TASK STATEMENT:
In the material below, can you reproduce word for word the lines from the one containing "Les etapes cles de la" through the one containing "Numer 1 na liście bestsellerów Empik!", including both of those lines and omitting the pictures?

Data excerpts:
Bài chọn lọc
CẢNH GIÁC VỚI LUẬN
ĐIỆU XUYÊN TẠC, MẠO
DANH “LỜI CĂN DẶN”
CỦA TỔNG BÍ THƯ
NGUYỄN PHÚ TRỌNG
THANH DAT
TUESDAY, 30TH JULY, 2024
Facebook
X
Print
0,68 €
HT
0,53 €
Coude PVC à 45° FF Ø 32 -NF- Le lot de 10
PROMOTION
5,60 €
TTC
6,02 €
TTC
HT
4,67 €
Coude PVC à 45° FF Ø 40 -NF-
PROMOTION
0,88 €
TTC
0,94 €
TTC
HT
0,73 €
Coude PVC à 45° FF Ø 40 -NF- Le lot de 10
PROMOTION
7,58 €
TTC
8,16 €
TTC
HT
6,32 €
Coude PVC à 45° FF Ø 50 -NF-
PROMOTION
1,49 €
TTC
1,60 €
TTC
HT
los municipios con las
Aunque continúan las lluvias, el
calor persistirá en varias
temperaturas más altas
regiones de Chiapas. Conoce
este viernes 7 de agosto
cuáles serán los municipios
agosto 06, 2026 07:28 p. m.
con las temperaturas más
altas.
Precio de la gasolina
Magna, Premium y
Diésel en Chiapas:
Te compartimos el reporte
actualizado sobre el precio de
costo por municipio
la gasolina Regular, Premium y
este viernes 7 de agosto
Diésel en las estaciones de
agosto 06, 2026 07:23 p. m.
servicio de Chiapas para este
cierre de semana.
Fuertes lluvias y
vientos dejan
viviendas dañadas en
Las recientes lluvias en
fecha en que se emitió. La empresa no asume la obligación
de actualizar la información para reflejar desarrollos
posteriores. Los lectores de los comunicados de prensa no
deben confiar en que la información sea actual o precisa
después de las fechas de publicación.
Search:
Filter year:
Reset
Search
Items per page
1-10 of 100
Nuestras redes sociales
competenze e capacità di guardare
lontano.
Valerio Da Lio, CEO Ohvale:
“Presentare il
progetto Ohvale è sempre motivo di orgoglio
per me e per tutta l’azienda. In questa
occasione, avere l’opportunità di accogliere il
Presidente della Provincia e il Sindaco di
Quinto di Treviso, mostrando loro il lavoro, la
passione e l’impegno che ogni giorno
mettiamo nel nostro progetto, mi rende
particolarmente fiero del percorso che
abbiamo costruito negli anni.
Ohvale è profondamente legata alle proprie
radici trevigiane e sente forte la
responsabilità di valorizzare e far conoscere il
* * *
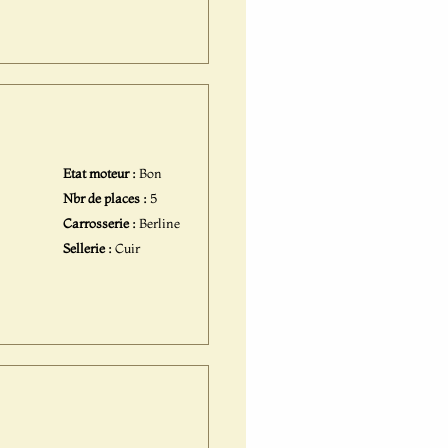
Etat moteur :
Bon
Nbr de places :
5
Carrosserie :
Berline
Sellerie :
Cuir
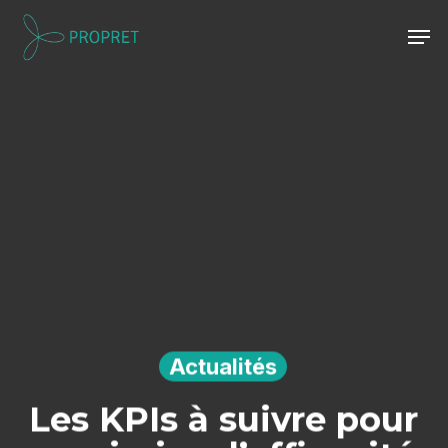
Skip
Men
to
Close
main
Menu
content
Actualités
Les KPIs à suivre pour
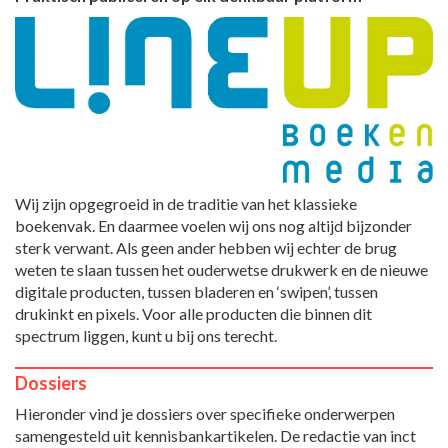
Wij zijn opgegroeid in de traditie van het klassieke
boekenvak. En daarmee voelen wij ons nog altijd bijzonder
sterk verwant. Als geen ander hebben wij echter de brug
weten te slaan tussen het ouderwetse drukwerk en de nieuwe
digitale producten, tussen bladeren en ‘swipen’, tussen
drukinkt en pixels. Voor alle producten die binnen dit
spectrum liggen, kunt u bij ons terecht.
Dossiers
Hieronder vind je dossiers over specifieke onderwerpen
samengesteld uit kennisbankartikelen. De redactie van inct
==
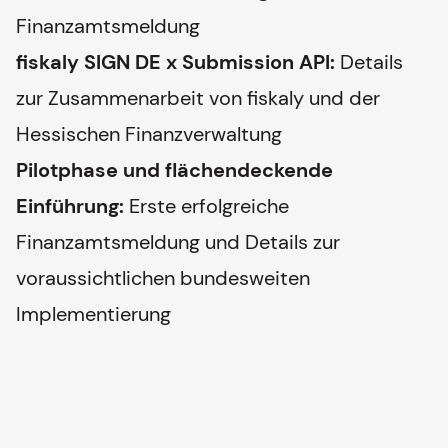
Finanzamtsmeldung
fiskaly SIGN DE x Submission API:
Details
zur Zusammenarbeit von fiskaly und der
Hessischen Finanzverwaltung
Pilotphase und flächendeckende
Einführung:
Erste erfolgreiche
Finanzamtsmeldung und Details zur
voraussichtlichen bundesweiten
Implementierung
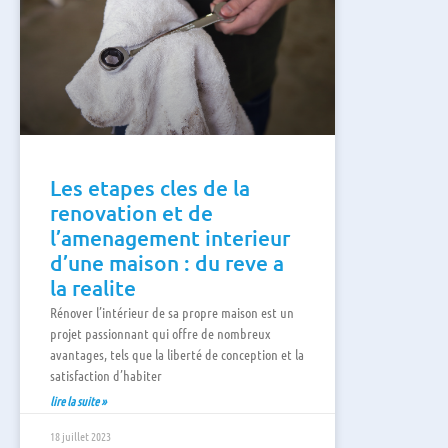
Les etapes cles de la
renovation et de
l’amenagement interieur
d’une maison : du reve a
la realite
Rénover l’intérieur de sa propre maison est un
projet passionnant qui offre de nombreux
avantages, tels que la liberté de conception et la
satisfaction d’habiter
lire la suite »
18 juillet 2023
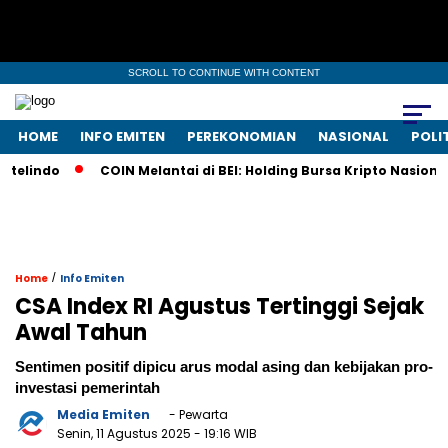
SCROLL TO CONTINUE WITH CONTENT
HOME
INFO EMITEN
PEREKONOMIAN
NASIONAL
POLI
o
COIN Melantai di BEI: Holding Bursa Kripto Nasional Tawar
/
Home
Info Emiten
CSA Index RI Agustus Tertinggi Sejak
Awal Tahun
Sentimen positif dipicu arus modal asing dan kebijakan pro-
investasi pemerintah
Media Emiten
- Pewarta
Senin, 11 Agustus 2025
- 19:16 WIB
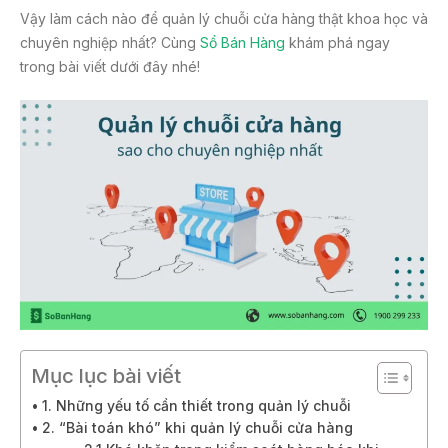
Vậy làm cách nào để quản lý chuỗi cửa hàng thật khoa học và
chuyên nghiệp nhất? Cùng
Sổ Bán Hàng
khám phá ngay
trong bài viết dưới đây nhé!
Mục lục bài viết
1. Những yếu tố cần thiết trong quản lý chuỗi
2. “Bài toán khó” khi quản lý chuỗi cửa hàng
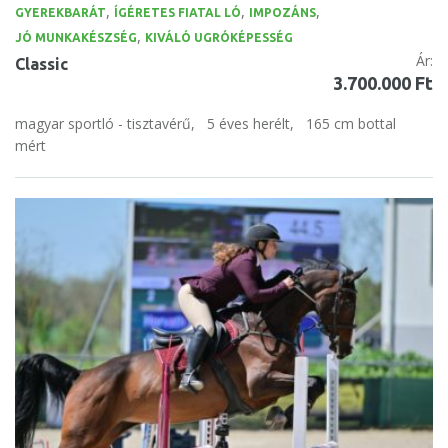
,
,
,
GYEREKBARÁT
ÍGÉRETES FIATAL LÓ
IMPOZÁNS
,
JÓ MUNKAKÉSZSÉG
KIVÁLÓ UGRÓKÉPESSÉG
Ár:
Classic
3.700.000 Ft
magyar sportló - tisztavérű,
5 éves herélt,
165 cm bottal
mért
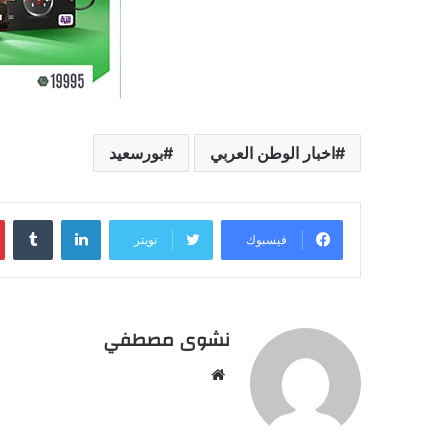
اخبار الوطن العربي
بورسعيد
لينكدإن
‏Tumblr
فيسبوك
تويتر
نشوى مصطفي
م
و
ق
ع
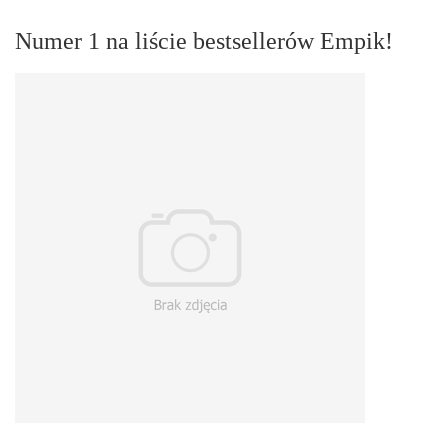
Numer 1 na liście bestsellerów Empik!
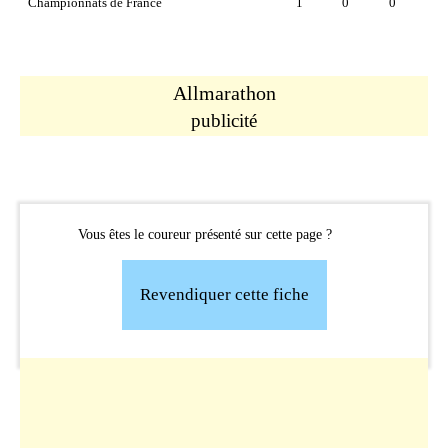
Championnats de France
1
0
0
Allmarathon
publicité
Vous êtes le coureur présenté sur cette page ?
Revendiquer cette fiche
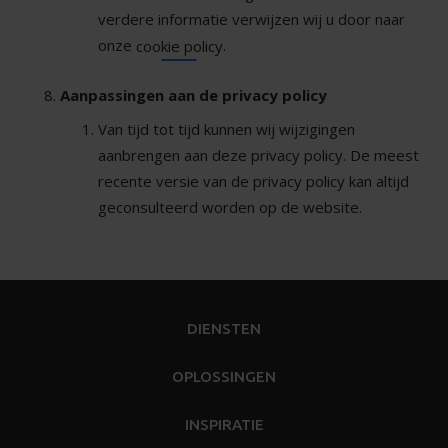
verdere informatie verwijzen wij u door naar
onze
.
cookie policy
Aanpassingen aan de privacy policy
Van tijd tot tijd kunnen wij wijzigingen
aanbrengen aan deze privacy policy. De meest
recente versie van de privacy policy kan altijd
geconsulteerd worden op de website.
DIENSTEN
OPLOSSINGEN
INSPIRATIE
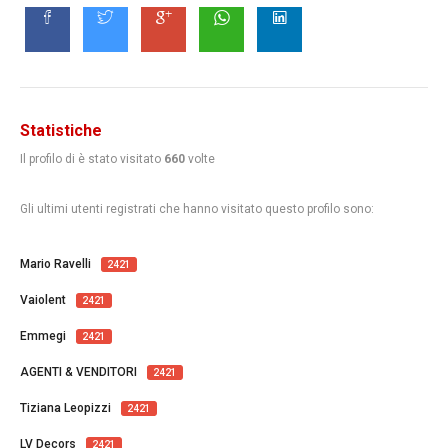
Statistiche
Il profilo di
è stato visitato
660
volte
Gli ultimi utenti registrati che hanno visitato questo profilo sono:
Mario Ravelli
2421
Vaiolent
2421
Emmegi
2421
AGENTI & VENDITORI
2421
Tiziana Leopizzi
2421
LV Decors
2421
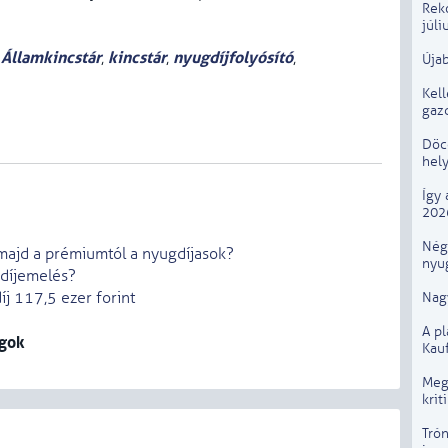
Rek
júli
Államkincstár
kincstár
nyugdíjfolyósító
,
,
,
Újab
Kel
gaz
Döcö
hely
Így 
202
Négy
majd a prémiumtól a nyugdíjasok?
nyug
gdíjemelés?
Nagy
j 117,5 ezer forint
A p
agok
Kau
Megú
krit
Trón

WRITTEN RESPONSE:
Les etapes cles de la
renovation et de
l’amenagement interieur
d’une maison : du reve a
la realite
Rénover l’intérieur de sa propre maison est un
projet passionnant qui offre de nombreux
avantages, tels que la liberté de conception et la
satisfaction d’habiter
lire la suite »
18 juillet 2023
SCROLL TO CONTINUE WITH CONTENT
HOME
INFO EMITEN
PEREKONOMIAN
NASIONAL
POLI
o
COIN Melantai di BEI: Holding Bursa Kripto Nasional Tawar
/
Home
Info Emiten
CSA Index RI Agustus Tertinggi Sejak
Awal Tahun
Sentimen positif dipicu arus modal asing dan kebijakan pro-
investasi pemerintah
Media Emiten
- Pewarta
Senin, 11 Agustus 2025
- 19:16 WIB
Vậy làm cách nào để quản lý chuỗi cửa hàng thật khoa học và
chuyên nghiệp nhất? Cùng
Sổ Bán Hàng
khám phá ngay
trong bài viết dưới đây nhé!
Mục lục bài viết
1. Những yếu tố cần thiết trong quản lý chuỗi
2. “Bài toán khó” khi quản lý chuỗi cửa hàng
,
,
,
GYEREKBARÁT
ÍGÉRETES FIATAL LÓ
IMPOZÁNS
,
JÓ MUNKAKÉSZSÉG
KIVÁLÓ UGRÓKÉPESSÉG
Ár:
Classic
3.700.000 Ft
magyar sportló - tisztavérű,
5 éves herélt,
165 cm bottal
mért
اخبار الوطن العربي
بورسعيد
لينكدإن
‏Tumblr
فيسبوك
تويتر
نشوى مصطفي
م
و
ق
ع
Numer 1 na liście bestsellerów Empik!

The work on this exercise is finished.